Bankacılık Düzenleme ve Denetleme Kurumu'nun (BDDK) çalışma esaslarına aykırı şekilde, önemli projelere imza atan bazı iş adamları ile Türkiye Gençlik ve Eğitime Hizmet Vakfı (TÜRGEV) ve İHH İnsani Yardım Vakfı gibi vakıfların banka hesaplarının usulsüz sorgulanarak elde edilen bilgilerin, FETÖ/PDY'ye aktarılmasına ilişkin yürütülen soruşturma sonucunda, FETÖ elebaşı Fetullah Gülen ile dönemin bazı BDDK yönetici ve çalışanlarının da aralarında bulunduğu 33 kişi hakkında hazırlanan iddianamenin kabulüne karar verildi.
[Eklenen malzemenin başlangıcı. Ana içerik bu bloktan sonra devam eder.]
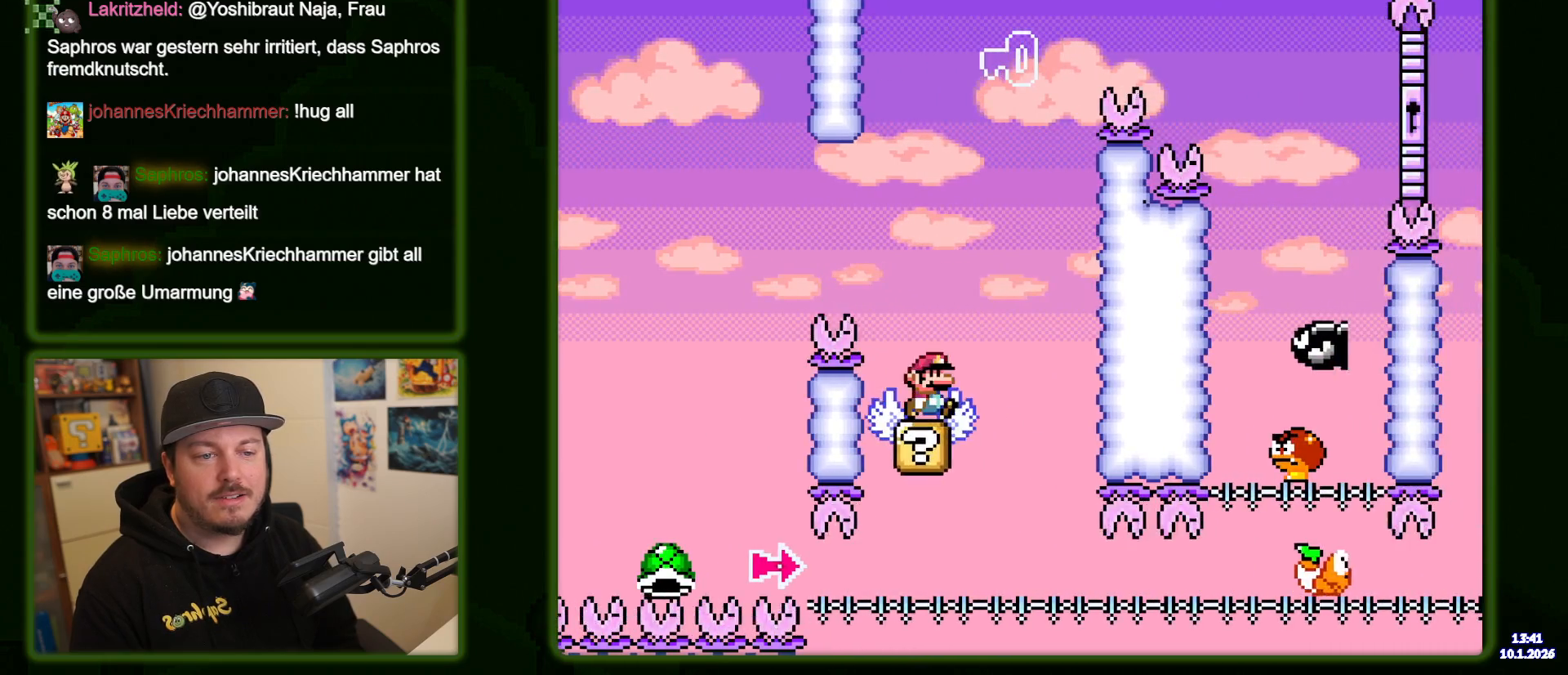
{"buttons": ["B", "Y"], "events": [[133, "B", "down"], [300, "DPAD_LEFT", "down"], [417, "DPAD_LEFT", "up"]]}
İstanbul 14. Ağır Ceza Mahkemesi, BDDK çalışma esaslarına aykırı şekilde bazı siyasetçi, iş adamları ve kurumların banka hesaplarının usulsüz sorgulanarak elde edilen bilgilerin, FETÖ/PDY silahlı terör örgütüne aktarılmasına ilişkin soruşturma sonucunda hazırlanan iddianame üzerindeki inceleme işlemlerini tamamladı.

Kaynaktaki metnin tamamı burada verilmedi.